[Entries shown Boundary: Start]

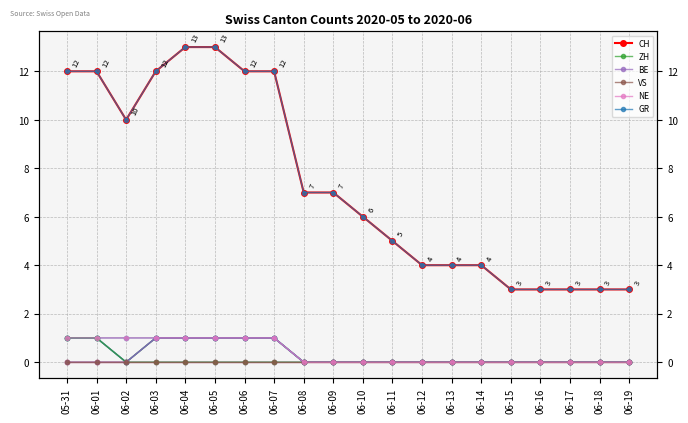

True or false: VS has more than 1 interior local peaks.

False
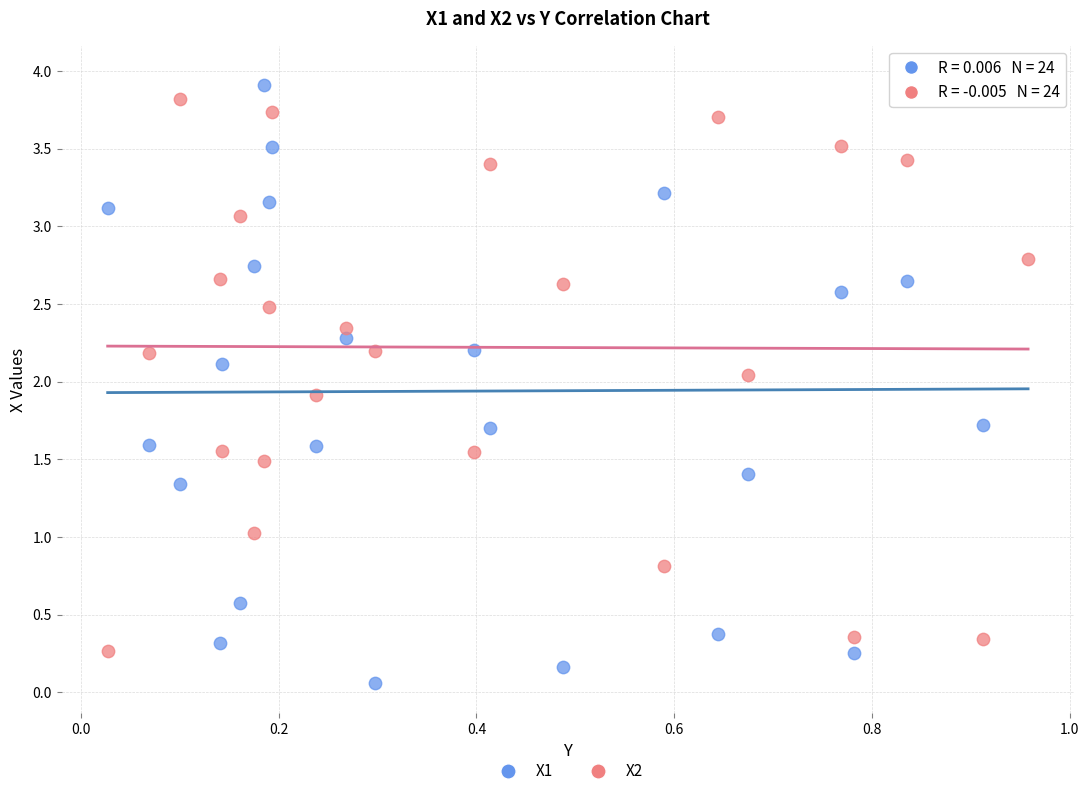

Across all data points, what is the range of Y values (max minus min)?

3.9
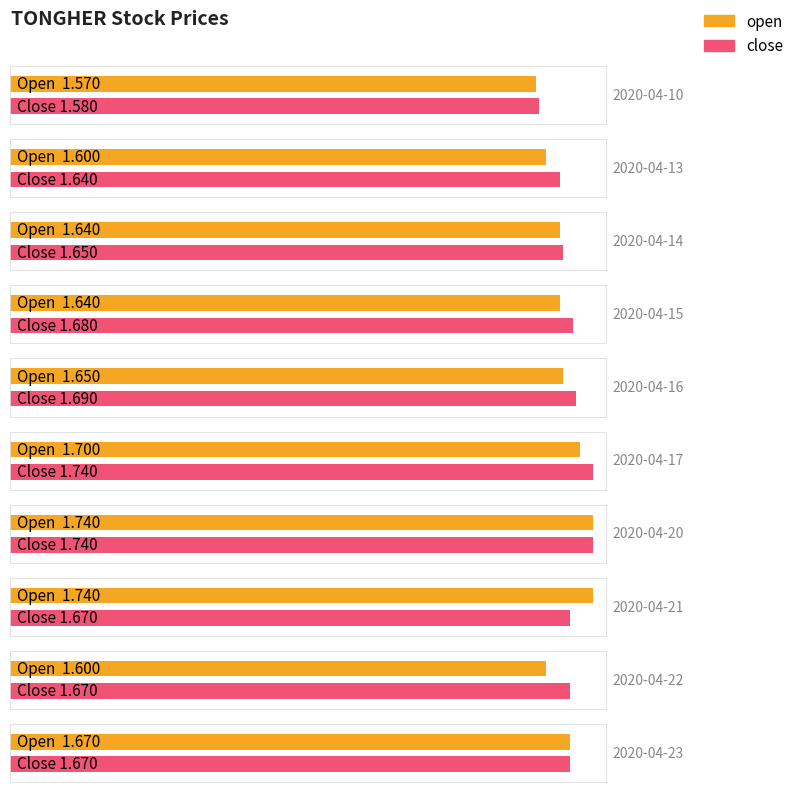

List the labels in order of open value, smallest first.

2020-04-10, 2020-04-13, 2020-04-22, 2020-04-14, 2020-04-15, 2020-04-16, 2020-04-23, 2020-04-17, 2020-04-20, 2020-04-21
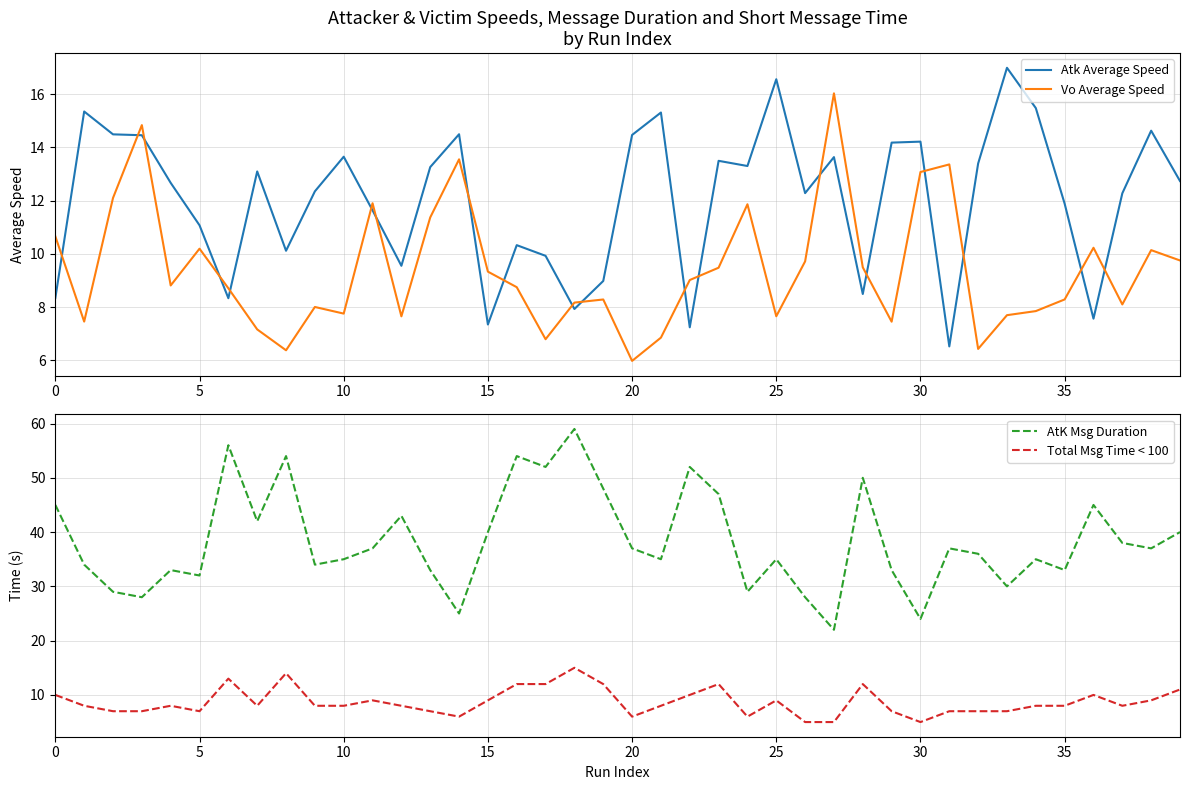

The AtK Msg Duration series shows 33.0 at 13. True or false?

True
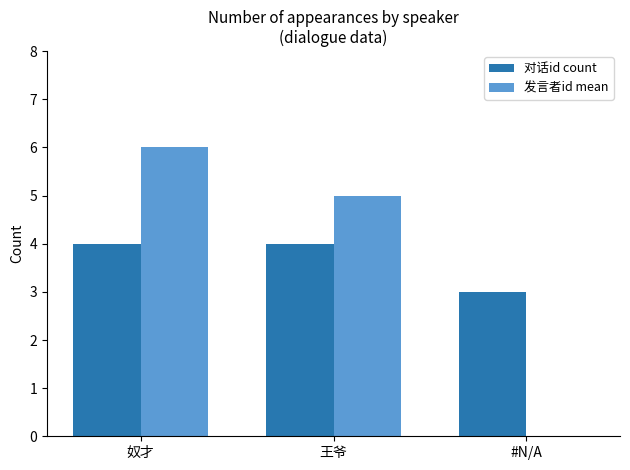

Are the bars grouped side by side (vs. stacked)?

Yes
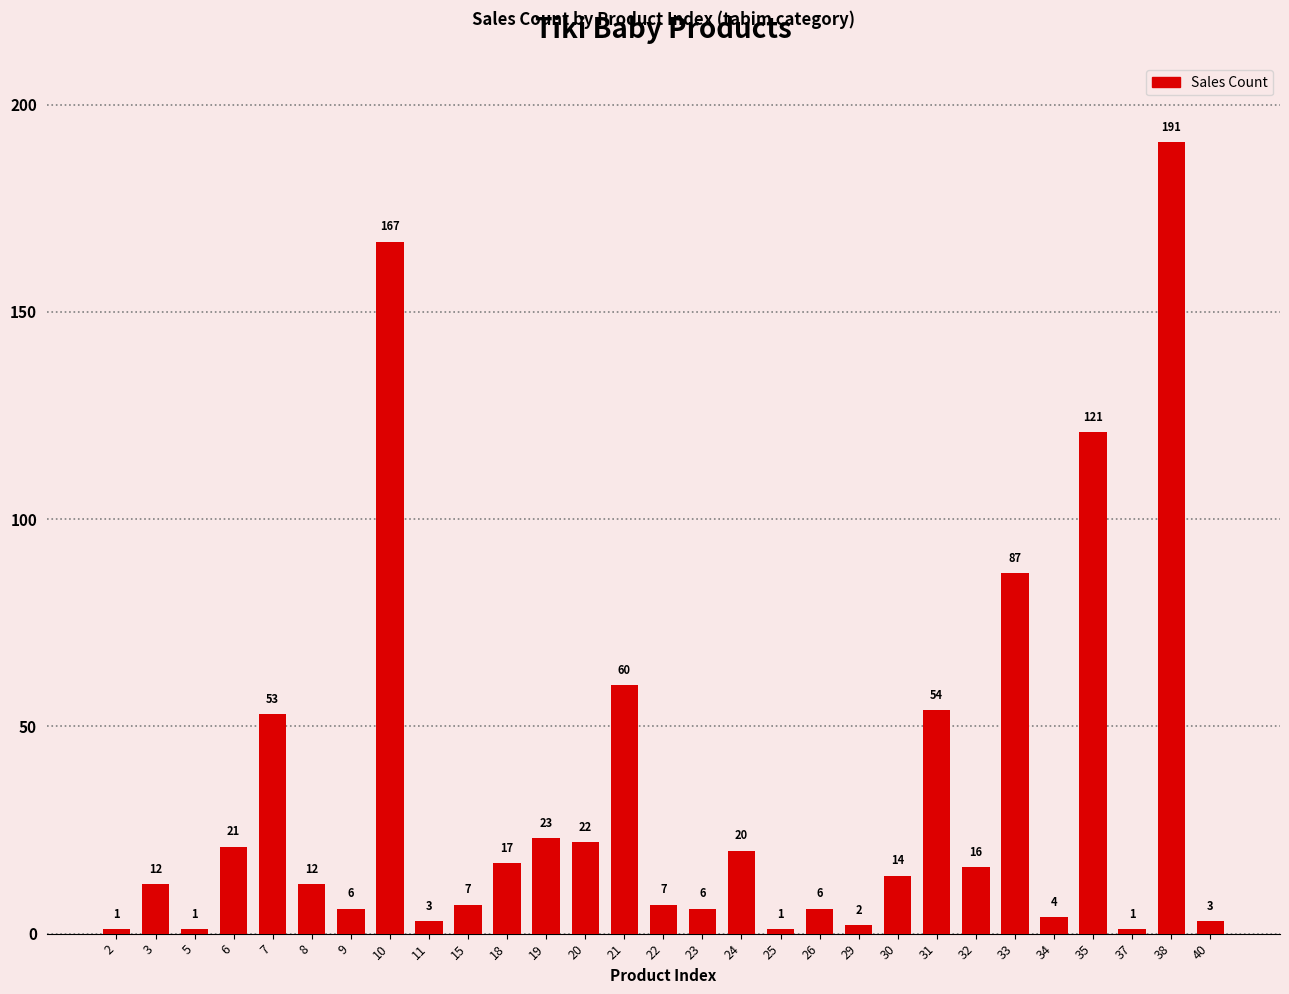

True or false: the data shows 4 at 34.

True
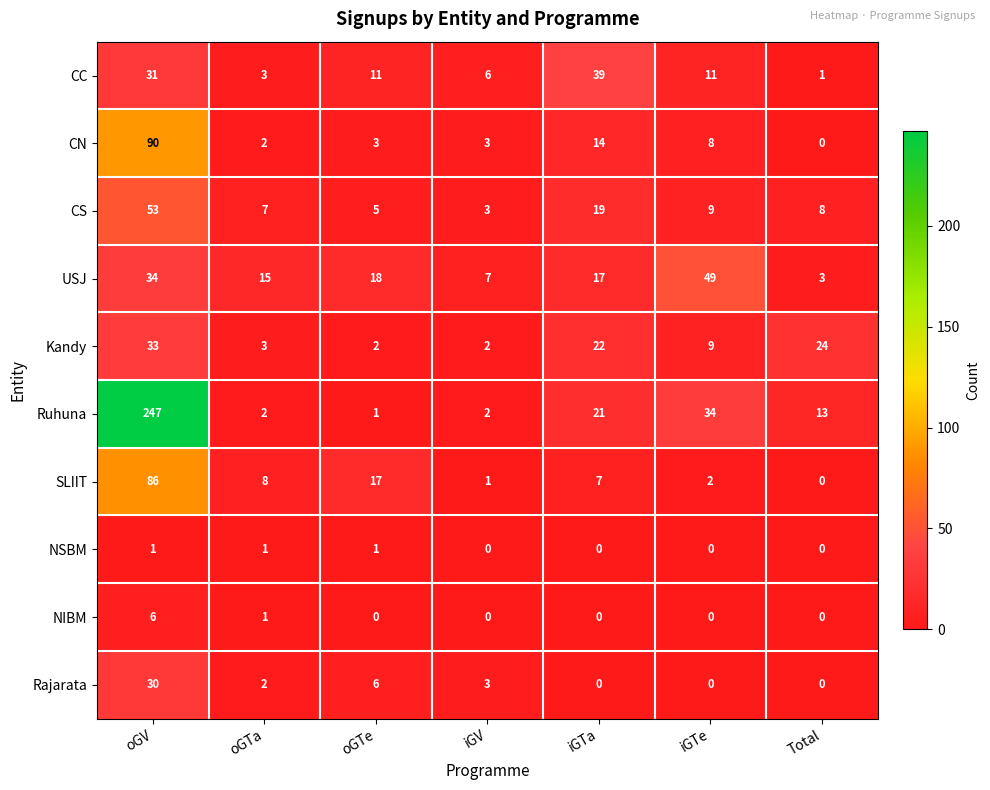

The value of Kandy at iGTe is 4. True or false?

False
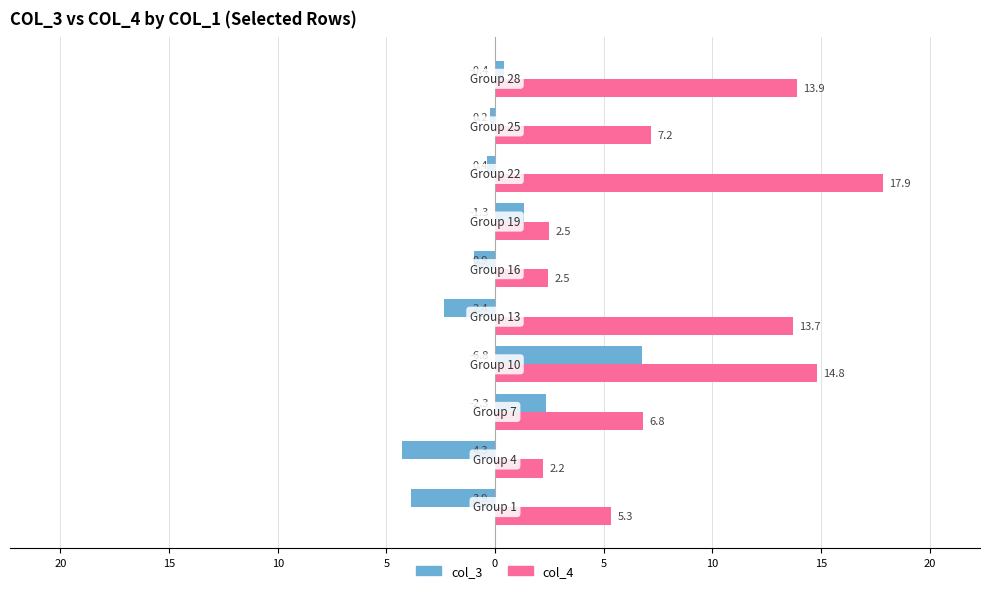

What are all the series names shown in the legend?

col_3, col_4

[Entries shown Boundary: End]

Reproduce all of the records above with each "True or false" replaced by "Yes or no" and everything else unchanged. Leave out the pictures.

Yes or no: VS has more than 1 interior local peaks.

False

Across all data points, what is the range of Y values (max minus min)?

3.9

List the labels in order of open value, smallest first.

2020-04-10, 2020-04-13, 2020-04-22, 2020-04-14, 2020-04-15, 2020-04-16, 2020-04-23, 2020-04-17, 2020-04-20, 2020-04-21

The AtK Msg Duration series shows 33.0 at 13. Yes or no?

True

Are the bars grouped side by side (vs. stacked)?

Yes

Yes or no: the data shows 4 at 34.

True

The value of Kandy at iGTe is 4. Yes or no?

False

What are all the series names shown in the legend?

col_3, col_4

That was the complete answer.